We will see two new pandas concepts:

  1. pd.merge for combining two tables on a shared key

  2. Missingness with .isna() / .fillna(), plus one-hot indicators for missing categoricals

0. Imports#

We begin with our usual imports:

1. Data#

We have two CSV files:

  • intakes.csv, one row per animal, with information recorded at intake time (species, sex, intake type, condition, age, breed, color)

  • outcomes.csv, one row per animal, with the outcome of their shelter stay (adopted, transferred, euthanized, etc.)

We’ll need to combine them to build our dataset.

New concept: pd.merge#

Pandas has a merge() method that works like a SQL join. Given two DataFrames and a shared key column, it lines up rows that have matching keys.

# Toy example: left table has features, right table has labels.
left_df = pd.DataFrame({
    "id": ["A", "B", "C", "D"],
    "color": ["red", "blue", "green", "red"],
})
right_df = pd.DataFrame({
    "id": ["A", "B", "C"],
    "label": [1, 0, 1],
})
left_df.merge(right_df, on="id", how="inner")

The how="inner" argument keeps only rows where the key appears in both tables, so that row "D" disappears from the output.

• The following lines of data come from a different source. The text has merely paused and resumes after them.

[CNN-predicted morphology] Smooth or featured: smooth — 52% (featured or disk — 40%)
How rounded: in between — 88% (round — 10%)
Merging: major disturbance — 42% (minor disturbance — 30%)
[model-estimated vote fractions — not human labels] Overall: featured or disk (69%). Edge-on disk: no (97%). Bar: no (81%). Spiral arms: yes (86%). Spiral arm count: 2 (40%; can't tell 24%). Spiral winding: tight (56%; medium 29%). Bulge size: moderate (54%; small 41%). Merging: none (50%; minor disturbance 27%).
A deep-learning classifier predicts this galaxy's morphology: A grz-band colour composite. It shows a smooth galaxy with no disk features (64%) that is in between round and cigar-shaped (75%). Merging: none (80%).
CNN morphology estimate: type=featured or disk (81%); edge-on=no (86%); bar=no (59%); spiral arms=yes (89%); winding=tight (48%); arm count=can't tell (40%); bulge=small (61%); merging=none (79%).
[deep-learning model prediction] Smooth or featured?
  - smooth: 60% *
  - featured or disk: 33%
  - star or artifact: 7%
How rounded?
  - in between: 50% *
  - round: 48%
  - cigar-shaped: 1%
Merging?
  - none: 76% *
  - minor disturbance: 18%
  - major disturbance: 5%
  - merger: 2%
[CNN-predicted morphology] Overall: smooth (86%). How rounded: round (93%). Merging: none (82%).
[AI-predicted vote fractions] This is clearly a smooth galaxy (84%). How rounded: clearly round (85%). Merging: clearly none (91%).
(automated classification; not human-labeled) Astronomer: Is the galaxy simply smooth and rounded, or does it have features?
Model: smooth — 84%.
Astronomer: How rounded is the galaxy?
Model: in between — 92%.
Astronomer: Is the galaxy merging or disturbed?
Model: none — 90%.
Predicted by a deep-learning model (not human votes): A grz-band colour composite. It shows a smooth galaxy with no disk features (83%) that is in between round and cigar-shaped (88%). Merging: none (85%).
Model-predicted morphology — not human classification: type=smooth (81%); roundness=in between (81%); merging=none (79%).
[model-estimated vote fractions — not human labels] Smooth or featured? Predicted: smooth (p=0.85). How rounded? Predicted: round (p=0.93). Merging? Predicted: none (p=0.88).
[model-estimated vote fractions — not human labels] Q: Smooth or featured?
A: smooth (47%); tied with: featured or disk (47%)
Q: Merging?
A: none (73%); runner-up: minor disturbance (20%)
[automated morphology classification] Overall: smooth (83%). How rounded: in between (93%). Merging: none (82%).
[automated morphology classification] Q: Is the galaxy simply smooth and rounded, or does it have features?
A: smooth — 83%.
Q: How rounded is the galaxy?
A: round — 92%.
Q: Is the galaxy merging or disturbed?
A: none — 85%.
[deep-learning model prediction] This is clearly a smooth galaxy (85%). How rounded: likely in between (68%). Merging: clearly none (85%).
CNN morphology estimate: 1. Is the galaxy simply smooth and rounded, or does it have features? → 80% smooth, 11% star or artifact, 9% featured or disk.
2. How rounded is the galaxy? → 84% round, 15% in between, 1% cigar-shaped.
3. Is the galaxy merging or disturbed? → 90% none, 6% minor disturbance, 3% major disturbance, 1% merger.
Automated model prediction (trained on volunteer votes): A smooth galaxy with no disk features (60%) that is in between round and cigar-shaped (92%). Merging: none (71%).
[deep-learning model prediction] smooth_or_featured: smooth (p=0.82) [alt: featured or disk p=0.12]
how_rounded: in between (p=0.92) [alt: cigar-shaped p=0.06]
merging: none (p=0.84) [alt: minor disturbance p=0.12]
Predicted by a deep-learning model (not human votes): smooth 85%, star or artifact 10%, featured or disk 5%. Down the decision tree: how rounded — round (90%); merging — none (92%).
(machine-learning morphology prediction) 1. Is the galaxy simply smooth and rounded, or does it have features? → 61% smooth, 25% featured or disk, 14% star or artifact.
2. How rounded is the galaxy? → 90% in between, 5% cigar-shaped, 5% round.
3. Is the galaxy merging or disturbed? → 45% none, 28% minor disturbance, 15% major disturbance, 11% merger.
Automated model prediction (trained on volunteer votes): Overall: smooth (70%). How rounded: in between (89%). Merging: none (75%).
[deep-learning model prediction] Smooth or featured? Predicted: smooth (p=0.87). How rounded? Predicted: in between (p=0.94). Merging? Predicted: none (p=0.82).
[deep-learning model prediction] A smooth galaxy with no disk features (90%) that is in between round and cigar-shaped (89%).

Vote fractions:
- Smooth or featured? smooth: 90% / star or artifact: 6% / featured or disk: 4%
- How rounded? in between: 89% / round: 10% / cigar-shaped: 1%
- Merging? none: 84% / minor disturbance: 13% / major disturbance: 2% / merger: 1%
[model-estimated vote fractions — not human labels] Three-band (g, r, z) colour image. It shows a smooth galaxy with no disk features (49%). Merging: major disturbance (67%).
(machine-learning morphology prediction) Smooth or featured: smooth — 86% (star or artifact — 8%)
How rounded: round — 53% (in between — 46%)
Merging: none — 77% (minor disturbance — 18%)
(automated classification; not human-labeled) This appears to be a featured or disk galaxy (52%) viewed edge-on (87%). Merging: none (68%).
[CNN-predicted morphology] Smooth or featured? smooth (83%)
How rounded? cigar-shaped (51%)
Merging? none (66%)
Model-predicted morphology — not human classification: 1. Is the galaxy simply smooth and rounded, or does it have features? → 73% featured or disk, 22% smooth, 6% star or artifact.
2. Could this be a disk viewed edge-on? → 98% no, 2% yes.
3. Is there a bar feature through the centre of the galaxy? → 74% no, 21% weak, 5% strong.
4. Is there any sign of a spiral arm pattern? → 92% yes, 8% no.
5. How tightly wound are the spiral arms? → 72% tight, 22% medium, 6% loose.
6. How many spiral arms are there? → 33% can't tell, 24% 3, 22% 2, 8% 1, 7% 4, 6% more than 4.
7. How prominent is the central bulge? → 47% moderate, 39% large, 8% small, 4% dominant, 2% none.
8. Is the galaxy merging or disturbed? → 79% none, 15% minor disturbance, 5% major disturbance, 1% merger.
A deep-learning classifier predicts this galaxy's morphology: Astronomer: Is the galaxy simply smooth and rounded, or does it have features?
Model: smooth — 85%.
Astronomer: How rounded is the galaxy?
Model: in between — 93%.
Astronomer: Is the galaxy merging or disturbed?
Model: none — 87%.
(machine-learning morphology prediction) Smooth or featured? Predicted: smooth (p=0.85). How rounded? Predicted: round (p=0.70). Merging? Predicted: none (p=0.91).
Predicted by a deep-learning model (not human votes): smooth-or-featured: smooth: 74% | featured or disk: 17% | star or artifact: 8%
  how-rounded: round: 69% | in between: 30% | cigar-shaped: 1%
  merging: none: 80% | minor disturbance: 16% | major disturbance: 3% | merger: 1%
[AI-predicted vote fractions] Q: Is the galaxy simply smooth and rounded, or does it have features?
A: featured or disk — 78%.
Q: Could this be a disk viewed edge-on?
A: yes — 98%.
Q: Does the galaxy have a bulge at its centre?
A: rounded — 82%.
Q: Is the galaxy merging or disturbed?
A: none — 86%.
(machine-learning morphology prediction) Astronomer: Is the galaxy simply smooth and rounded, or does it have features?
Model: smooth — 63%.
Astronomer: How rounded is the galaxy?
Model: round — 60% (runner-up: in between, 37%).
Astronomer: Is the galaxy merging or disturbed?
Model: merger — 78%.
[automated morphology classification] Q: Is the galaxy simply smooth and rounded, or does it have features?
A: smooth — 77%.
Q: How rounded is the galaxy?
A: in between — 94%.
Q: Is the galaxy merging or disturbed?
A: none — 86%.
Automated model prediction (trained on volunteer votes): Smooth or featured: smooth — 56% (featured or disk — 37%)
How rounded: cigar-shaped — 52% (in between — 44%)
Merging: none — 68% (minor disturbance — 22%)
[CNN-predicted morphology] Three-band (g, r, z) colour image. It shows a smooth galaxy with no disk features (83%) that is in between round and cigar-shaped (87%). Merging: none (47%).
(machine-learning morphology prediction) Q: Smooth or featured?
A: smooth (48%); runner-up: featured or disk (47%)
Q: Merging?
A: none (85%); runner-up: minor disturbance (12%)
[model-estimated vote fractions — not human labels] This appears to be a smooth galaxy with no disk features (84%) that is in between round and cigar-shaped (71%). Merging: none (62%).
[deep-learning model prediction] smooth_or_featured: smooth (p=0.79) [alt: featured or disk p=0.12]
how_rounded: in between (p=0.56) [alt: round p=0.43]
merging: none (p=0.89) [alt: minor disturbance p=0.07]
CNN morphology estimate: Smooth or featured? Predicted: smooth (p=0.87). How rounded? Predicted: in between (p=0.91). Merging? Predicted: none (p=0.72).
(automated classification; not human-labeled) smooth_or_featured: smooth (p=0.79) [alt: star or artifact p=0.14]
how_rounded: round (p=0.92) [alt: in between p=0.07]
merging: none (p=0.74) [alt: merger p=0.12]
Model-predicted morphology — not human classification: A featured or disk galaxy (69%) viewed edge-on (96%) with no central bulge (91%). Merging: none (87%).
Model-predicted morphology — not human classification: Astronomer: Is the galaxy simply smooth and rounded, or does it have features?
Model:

The full merge options are:

  • "inner": keep only rows where the key appears in both tables

  • "left": keep all rows from the left table, and only matching rows from the right table

  • "right": keep all rows from the right table, and only matching rows from the left table

  • "outer": keep all rows from both tables, and fill missing values with NaN

For our shelter data we want inner: we only care about animals where we know both the intake info and the final outcome. Let’s merge on Animal ID:

2. Exploring the data and building our target#

The merged table has the features and the labels, but our target doesn’t exist as a clean binary column yet, so we have to build it. Look at the outcome column first:

Building the binary target#

We’ll call an outcome “bad” if the animal was euthanized, died, disposed of, reported missing, or lost. Everything else (adopted, transferred to a rescue, returned to owner, relocated) we’ll call “good”.

Like other class labels we’ve seen, this can be subjective! “Transferred” could mean a no-kill rescue partner (good) or another crowded facility (less good).

Tip

Pressing shift-tab in the notebook will (sometimes) show the docstring for the object under your cursor.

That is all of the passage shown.